So with that in mind, let’s address a few more areas. One is social network analysis. I think if you went to an average conference, discussion, or whatever that was on mining internet data, another logical sub-bullet to that would be, “Well, how do you do social network analysis?”
This is an area that the second you crack it open you start running into things like, “betweenness centrality,” and other things like that. Hence, I think some people quickly feel that social network analysis, in any meaningful way, is beyond them.
Given that, what are some of the baby steps people can take to at least become more aware of the space or the tool set? I mean, you’re educating students all the time, so when you start talking about social network analysis, how do you get them started in a way that they feel like they’re doing something meaningful in a fairly quick manner?
Tom:
Well, to do something meaningful, you’re going to have to employ some sort of program. There is a variety of programs out there, with some easier to use than others. I look at open source; I look at programs that are used for other purposes as well, primarily. In that regard, there’s a Python package called NetworkX. In R there’s iGraph, and some specialized packages on top of that deal with social network analysis.
You start there and you start with examples that are already completed. I can talk about email a little bit. In the book, I show Enron. We do an analysis of Enron and we use R in that particular analysis. Students in my class learn, first of all, how to produce the example. Then I ask them to take it another step further, to do something new, to explore it more extensively.
Now, there are some nice packages out there. One in particular, Gephi, is interactive. It’s easy to use so you can just point and click a graphical user interface. You don’t have to know a lot of programming to use it, so one way to explore, to learn initially, is to export the data from Python into a format that this Gephi program can understand. Then you bring the data into Gephi and you point and click your way to a new analysis.
…so a network of 300 people, can get really complicated, dense and hard to understand unless you can dig into it and find your way to the most important players.
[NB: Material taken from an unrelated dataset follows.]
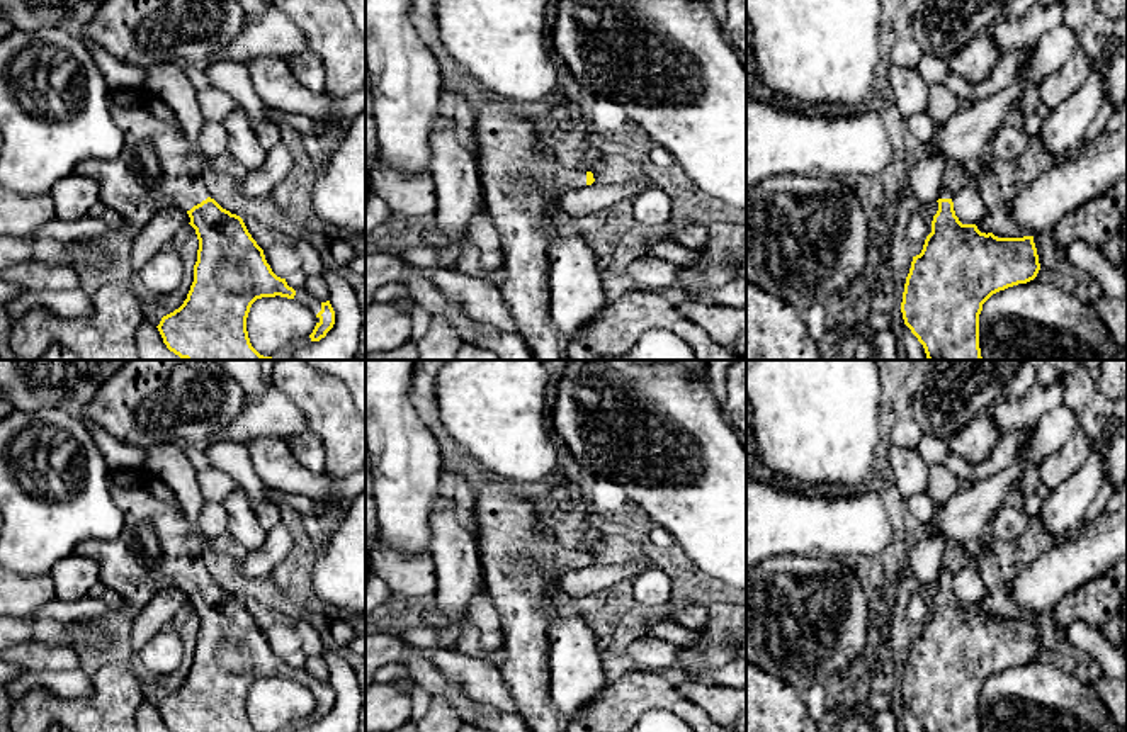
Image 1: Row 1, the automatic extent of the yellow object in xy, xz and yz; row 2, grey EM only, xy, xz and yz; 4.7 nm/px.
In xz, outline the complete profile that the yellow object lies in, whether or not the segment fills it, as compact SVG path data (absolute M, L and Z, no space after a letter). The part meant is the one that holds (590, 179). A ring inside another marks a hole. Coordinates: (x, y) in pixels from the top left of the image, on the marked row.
M479 99L474 105L476 163L484 195L484 207L493 217L503 253L498 290L512 314L517 335L530 348L534 360L559 360L561 336L549 313L547 251L561 228L552 214L563 192L595 182L592 172L561 160L539 141L532 122L517 117L501 99Z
The big challenge in networking is finding the interesting subnets. That’s been a real challenge. Even a network of 300 nodes or people, so a network of 300 people, can get really complicated, dense and hard to understand unless you can dig into it and find your way to the most important players. That’s what you were talking about when you mentioned betweenness centrality. Betweenness centrality, eigenvector centrality — these ideas are in some ways related to what we understand about Google and the links in Google, and references and prestige and “who knows what” and “who’s getting referred to.” All of that is related.
These are just ways of finding our way to the influential people. It might be people with power, it might be people who know more. It might be effectiveness, but it’s people who are referred to more. That’s a tool. The statistics relating to the people or the nodes of the network are ways of getting to the more important ones. When you identify the more important ones, then you have subnetworks you can work with.
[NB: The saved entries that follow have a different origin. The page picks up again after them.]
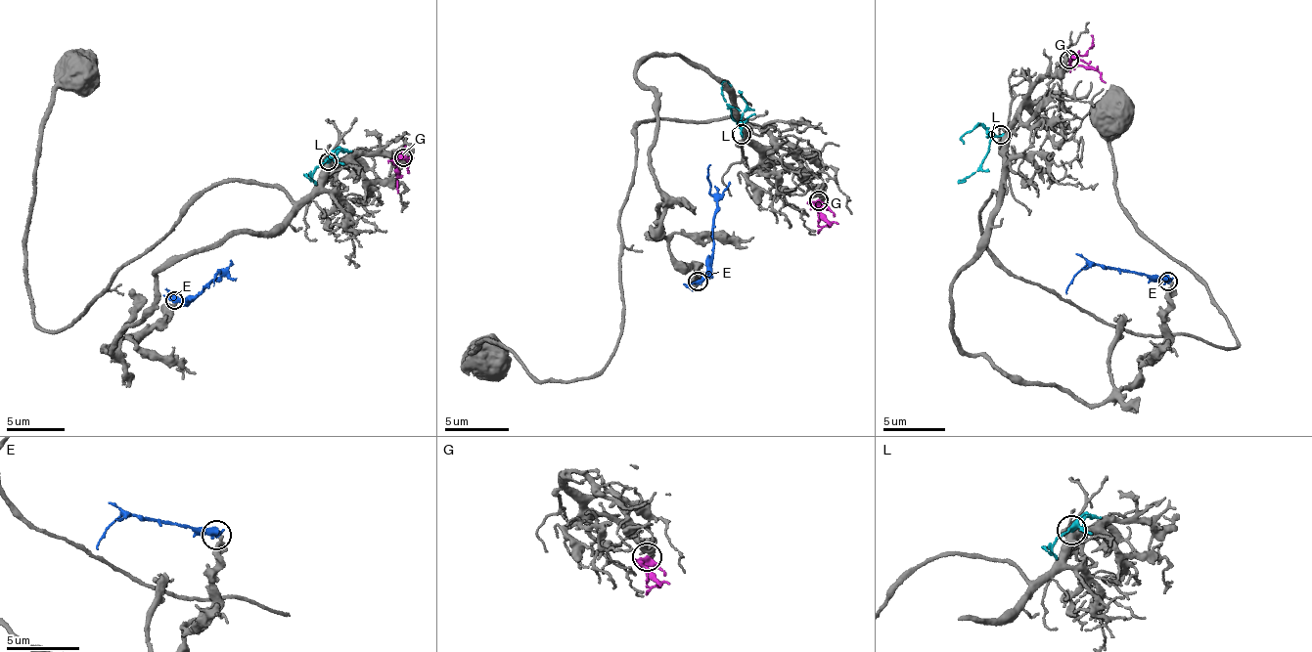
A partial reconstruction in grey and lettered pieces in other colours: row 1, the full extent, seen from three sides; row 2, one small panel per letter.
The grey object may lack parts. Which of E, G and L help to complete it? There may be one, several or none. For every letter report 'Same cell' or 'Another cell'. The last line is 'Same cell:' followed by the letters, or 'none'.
E: Another cell
G: Same cell
L: Another cell
Same cell: G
One approach is what’s called an egocentric network. You can reduce the problem down to a smaller problem where you’re looking at one person, so it’s your network, Sean, and the people that you know. Then maybe one step beyond that, one order beyond that. You look at all the links that you have of the people you know and then look over one more level to the people they know. As that network grows, maybe not all the way because you’re going to mess with a few orders or magnitude of length, you’ve got a very large network to deal with. That’s one way of approaching it. So have a focus.
We have a project in one of our classes, the data prep class, where we’re looking at the Enron email data set, which is public domain, and the students are asked to see if they can find the culprits. Where were the problems? Where did they originate? To whom were these people talking? You’re looking for connections. You’re digging for problems in accounting. Or digging for problems with the California blackouts and brownouts that were occurring at that time that were tied into Enron. The students dig in the text to find the people who were talking about those things, then they find to whom those people were talking, and it’s a lot of fun. It’s detective work. Social networks are used that way.
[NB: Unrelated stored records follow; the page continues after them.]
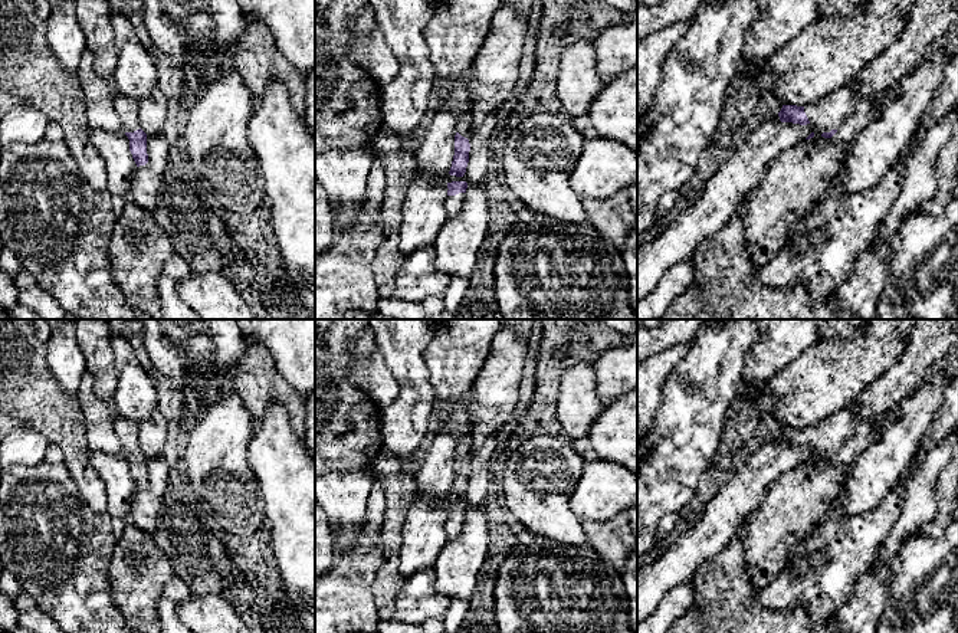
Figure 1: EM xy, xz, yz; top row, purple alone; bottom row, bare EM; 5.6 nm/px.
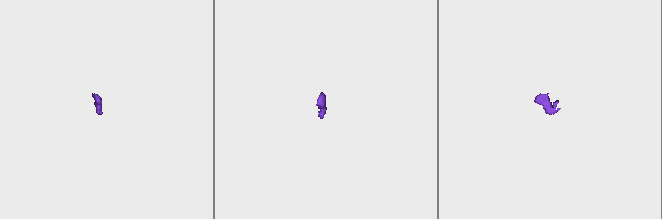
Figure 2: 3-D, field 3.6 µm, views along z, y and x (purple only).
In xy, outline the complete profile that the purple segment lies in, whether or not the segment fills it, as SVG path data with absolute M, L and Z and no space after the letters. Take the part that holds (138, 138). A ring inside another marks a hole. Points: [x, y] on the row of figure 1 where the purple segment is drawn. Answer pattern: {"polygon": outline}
{"polygon": "M115 94L114 108L122 122L122 131L129 140L129 151L137 167L145 165L148 163L147 134L140 125L140 104Z"}

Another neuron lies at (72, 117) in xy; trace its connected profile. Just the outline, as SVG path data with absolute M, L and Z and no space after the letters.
M0 0L0 119L14 105L27 105L56 122L81 173L93 190L106 188L106 165L91 141L85 96L76 76L52 53L46 29L52 14L47 0Z

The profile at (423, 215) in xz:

I think one of the reasons social networks are being talked a lot about is because marketers see them as a way of finding people, finding new buyers. If you buy an iPhone, your friends might more likely buy iPhones. It’s a higher hit rate in terms of the marketing effort to go to the friends of the friends of people who are current customers. There’s not a lot of, I think, general interest in the theory of networks so much as finding a way to new customers. That’s what I think is the driving force behind that interest.
Sean:
I completely agree. I think that, especially in a business-to-business context, that’s a lot of where this is coming from and it’s a lot of where the commercial tool set obviously is pointing at this point.
One last broad question around predictive analytics: I think one of the things that intrigue people about this, beyond the examples you mentioned which are critically important, is also the fact that we can peer into the future using these types of approaches.
The example I give all the time is the one around search traffic statistics. If you had a competitor that was getting a three x increase in search to their website, specifically if they were selling a SaaS product where customers can just buy without talking to the sales team, that traffic increase is a clear indicator that there are going to be future sales for that company. Meaning that some of that web traffic will translate into a future sales number.
Hence, in many ways, web traffic analysis can be predictive because the sale cycle might last six to twelve months or twelve to eighteen months, so when you look at today’s statistics, you’re seeing a little bit of a view into the future – in terms of next year’s sales for the target company.
With that straightforward example in mind, what are some of the more interesting things you’ve seen when it comes to doing predictive analytics?
Tom:
Yes to all of what you just said. Predictive analytics is a term I look at as synonymous with data science. What we’re doing is we’re taking a business problem; understanding of a problem, and the business, taking data and IT and we’re creating models and putting them together. Ultimately, what we have to do is speak to the business problem. We have to solve that problem. A lot of times that problem is, “What are we going to do about sales,” or, “What are we going to do about our competitors and how are we going to increase sales?”
The tools that we’re talking about in that area are largely traditional statistical models or machine learning models that do essentially the same thing in a more flexible way. We have explanatory variables. We have things that we understand right now. You mentioned one of them which might be search engine performance, however measured, and we have the response. Response variables are what we’re trying to predict, which is, say, sales, sales in the next quarter.
We look at the path, and we see how those explanatory variables related to the response, and from that, we build a model. The models that we build are sometimes regression models when we’re trying to predict sales or quantitative response. Other times, we’re trying to build toward a classification model or we’re trying to predict the group. It might be buy or not buy, it might be pay off the loan or not pay off the loan, some kind of categorical response, often binary. Which brand a person’s going to purchase, that’s a categorical and multinomial response.
We build models that are classification models in that context. All of these things are well understood and there are many methods to deal with these problems, and that’s essentially what we do. I have another book which just came out this month, Marketing Data Science, that shows how to do that chapter by chapter. There’s a business problem in every chapter and it shows what kind of model could be used.
Even traditional models can be used. You don’t have to choose the machine learning algorithms to get something useful. You can make predictions about “what if,” types of questions. For example, what if we reduced the price of this product by ten percent? What could we expect in terms of sales response given the competitive environment? You play those kinds of simulation games within the context of the model. They’re exciting, interesting, and very important applications of predictive analytics.
Sean:
Those are all excellent examples. Well, I think we could keep talking for a while because we’re both pretty interested and invested in this space, but I’m going to have to wrap it for now. I want to thank you for joining me for this intriguing conversation!
Tom: Most welcome, Sean. I enjoyed it!